Highlights
- Xbox Game Pass boosts DLC and in-app purchase revenue by 2.8x by removing the upfront cost barrier for players.
- Subscription services outperform premium titles in driving microtransaction sales, particularly for games designed for long-term play.
- With Xbox dominating the market, combining subscriptions with paid content is rapidly becoming the industry's primary growth engine.
We are roughly eight years into what is called the "great subscription service experiment," with giants like Microsoft, Nvidia, and Apple building massive businesses around monthly access to game libraries. While the industry has debated whether these services are "crushing the value of games" or offering something "awesome and terrifying," new data reveals a clear winner. Video games that feature downloadable content (DLC) and in-app purchases are finding a lucrative second life on services like Xbox Game Pass, significantly outperforming traditional premium titles that rely solely on one-time purchases. The core of this trend lies in removing the barrier to entry. According to a recent report by Omdia, when players don't have to pay an upfront cost to try a game, they are far more willing to open their wallets for extra content.
Microsoft data indicates that post-sale monetization from DLC and in-app purchases rises 2.8 times in the first 90 days after a game joins Xbox Game Pass. Crucially, half of this revenue comes from new players who had never engaged with the title before. This creates a massive funnel for potential buyers, supported by statistics showing that Game Pass subscribers spend 50% more on games overall compared to non-subscribers.
This phenomenon is backed by wider industry research from a late 2025 report by the Game Developer Collective, an initiative by Omdia. The Collective report found that 17% of developers saw a clear increase in DLC and microtransaction sales after their game launched on a subscription service. In stark contrast, only 4% of developers with standard premium games reported a similar financial uptake. While the majority of studios reported "no difference," the 17% highlights a specific category of games that successfully convert "renters" into buyers.
Xbox
Long-Term Play and Real-World Success
James McWhirter, a senior analyst at Omdia, noted that titles designed for long-term play with attractive DLC options, such as Starfield, Sniper Elite Resistance, and Train Sim World 5, are the primary beneficiaries of this model. Executives are seeing these numbers translate into real-world success. Wes Keltner, CEO of Gun Interactive, confirmed that launching The Texas Chainsaw Massacre on Xbox Game Pass was instrumental in driving subscriber spending.
Keltner noted that the massive player base provided by the service was key to expanding the game's universe, driving sales for new characters and cosmetic items added post-launch.
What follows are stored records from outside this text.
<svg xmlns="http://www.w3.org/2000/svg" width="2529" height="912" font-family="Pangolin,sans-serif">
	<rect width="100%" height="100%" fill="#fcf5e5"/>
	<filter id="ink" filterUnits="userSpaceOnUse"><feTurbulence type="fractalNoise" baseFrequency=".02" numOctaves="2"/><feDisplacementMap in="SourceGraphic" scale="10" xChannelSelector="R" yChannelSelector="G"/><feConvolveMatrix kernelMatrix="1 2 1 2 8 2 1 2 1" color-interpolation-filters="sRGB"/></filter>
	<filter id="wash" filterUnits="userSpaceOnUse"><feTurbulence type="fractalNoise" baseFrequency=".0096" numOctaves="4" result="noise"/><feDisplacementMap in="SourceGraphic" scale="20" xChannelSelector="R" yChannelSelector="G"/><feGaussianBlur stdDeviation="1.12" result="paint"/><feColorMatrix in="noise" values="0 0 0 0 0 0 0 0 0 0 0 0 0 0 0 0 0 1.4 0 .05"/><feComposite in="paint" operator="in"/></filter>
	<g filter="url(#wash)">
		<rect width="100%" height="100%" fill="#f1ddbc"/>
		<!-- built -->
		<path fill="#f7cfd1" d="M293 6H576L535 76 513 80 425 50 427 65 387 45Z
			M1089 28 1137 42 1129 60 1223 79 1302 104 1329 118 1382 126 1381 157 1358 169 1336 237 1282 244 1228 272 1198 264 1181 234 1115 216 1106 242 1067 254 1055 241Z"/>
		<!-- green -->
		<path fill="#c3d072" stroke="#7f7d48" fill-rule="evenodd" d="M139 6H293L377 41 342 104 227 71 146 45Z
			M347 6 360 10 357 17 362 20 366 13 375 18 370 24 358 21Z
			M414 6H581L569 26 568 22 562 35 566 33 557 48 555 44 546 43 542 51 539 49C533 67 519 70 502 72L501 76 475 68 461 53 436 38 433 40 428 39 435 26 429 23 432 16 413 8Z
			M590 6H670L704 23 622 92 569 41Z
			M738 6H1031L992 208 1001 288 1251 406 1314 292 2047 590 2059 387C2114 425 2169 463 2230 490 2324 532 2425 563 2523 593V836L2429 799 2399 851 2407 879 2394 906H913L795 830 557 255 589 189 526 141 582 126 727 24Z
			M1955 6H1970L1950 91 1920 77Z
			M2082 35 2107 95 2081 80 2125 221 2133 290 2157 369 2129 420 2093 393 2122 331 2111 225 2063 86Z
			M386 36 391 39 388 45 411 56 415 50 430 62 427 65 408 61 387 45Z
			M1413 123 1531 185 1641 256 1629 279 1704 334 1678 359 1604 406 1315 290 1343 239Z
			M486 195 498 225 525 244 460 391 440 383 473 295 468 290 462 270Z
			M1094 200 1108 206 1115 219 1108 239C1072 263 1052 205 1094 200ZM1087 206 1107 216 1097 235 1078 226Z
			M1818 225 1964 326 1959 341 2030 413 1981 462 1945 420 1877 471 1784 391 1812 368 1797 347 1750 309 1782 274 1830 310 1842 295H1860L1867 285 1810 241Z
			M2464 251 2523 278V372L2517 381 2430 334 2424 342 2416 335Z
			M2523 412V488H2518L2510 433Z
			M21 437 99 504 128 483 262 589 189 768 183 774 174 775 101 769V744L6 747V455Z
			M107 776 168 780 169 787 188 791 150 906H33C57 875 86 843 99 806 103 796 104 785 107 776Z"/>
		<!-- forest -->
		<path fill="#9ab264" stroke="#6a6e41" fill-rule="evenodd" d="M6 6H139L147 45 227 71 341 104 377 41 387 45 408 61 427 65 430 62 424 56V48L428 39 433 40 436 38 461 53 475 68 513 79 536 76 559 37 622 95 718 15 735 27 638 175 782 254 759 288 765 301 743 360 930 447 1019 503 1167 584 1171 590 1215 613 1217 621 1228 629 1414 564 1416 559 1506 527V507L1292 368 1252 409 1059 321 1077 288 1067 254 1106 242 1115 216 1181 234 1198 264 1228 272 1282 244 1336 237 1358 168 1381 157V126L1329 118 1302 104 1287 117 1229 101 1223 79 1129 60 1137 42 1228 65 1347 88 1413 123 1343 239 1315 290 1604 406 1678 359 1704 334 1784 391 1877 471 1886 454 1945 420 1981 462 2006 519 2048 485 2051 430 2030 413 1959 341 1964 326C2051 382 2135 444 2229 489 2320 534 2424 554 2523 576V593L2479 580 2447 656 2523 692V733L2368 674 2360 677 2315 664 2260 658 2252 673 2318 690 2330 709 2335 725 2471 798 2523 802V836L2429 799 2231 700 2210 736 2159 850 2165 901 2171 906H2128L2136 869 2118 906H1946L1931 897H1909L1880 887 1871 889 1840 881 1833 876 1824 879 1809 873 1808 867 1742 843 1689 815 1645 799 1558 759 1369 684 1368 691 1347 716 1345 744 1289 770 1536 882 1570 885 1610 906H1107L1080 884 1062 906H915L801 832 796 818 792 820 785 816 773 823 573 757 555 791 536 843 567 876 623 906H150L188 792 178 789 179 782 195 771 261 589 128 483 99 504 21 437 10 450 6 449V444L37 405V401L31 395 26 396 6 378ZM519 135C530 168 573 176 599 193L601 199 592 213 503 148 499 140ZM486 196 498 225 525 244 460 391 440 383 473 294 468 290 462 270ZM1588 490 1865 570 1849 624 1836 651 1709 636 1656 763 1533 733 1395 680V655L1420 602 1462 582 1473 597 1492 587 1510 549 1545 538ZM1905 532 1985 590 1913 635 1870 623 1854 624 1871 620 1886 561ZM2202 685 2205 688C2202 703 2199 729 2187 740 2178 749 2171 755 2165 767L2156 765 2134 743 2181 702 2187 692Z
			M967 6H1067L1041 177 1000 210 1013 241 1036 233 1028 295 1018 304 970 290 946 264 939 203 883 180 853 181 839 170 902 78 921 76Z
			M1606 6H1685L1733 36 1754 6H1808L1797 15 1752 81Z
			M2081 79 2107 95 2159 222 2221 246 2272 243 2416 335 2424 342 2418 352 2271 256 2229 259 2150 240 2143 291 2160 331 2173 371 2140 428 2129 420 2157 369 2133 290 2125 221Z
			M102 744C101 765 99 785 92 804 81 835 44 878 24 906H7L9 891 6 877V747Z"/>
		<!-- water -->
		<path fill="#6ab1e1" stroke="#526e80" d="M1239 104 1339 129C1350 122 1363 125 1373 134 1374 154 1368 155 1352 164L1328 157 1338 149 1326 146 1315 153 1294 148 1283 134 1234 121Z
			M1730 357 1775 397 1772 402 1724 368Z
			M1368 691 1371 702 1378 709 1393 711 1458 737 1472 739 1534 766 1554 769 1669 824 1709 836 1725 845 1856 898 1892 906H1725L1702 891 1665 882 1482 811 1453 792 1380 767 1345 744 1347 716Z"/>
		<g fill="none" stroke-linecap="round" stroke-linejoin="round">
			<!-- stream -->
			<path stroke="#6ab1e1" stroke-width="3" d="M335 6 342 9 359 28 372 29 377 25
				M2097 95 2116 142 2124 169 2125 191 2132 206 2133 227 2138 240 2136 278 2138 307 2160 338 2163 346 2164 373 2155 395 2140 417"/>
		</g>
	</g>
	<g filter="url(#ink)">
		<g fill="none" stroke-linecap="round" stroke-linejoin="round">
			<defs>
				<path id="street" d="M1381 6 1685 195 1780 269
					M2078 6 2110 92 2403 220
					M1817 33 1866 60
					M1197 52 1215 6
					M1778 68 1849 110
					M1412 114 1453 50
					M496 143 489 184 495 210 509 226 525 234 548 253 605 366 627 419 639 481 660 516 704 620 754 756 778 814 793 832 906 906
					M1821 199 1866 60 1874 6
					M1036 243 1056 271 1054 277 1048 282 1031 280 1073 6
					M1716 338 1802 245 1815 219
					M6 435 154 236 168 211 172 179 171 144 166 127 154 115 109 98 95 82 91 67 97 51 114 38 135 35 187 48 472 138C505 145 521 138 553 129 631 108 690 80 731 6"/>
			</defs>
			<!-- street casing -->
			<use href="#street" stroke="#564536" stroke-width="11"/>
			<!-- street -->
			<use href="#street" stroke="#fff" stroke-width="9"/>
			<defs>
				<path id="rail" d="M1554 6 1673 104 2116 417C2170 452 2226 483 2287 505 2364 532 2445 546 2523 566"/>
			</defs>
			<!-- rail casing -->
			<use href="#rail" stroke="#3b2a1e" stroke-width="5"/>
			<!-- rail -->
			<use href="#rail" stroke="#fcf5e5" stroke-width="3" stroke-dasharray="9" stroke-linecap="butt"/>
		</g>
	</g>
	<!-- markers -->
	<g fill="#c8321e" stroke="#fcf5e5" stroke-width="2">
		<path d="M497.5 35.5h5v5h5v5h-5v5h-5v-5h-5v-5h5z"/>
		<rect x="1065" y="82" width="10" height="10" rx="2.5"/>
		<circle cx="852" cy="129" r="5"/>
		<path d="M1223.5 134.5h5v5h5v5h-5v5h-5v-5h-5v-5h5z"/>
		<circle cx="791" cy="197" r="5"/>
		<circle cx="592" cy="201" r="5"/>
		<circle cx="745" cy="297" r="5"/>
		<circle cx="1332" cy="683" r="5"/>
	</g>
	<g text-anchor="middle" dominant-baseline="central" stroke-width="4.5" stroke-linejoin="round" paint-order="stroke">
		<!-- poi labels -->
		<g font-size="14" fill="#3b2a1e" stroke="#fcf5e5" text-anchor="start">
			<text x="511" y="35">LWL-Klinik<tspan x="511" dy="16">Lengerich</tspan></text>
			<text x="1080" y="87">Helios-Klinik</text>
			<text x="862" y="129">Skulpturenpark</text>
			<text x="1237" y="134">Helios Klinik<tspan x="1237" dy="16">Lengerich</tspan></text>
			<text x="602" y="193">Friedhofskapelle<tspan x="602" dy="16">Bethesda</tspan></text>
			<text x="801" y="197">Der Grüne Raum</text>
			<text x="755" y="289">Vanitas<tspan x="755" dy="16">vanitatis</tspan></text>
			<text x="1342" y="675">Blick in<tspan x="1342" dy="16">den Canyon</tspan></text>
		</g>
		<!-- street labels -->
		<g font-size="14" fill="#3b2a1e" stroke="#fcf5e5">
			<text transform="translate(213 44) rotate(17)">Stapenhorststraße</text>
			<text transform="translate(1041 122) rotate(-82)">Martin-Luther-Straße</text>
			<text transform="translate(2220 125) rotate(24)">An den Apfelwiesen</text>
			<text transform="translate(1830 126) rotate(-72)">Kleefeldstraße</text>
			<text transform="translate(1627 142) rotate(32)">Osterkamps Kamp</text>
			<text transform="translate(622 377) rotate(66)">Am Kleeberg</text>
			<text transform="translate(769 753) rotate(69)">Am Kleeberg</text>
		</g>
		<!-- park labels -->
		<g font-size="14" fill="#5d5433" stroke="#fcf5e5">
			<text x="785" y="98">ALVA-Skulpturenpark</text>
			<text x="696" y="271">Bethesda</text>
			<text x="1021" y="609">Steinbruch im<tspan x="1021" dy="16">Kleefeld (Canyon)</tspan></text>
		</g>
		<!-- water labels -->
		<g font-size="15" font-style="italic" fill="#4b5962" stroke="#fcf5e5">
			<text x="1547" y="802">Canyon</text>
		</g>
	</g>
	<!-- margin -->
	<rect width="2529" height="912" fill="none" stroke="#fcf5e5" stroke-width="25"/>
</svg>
Similarly, the Hitman franchise saw its DLC revenue nearly double after joining PlayStation Plus. ID@Xbox Director Guy Richards also highlighted that players often purchase the full game and its DLC right before it exits the Game Pass library to keep playing, a trend seen with titles like Sloclap’s Rematch, as reported by Gamedeveloper.
The dominance of Xbox in the subscription space plays a major role here. Xbox Game Pass currently holds a 68% market share among game subscription services. With the global game subscription market projected to grow from $19 billion in 2024 to over $27 billion by 2028, the synergy between subscriptions and DLC is fast becoming a defining economic pillar for the industry.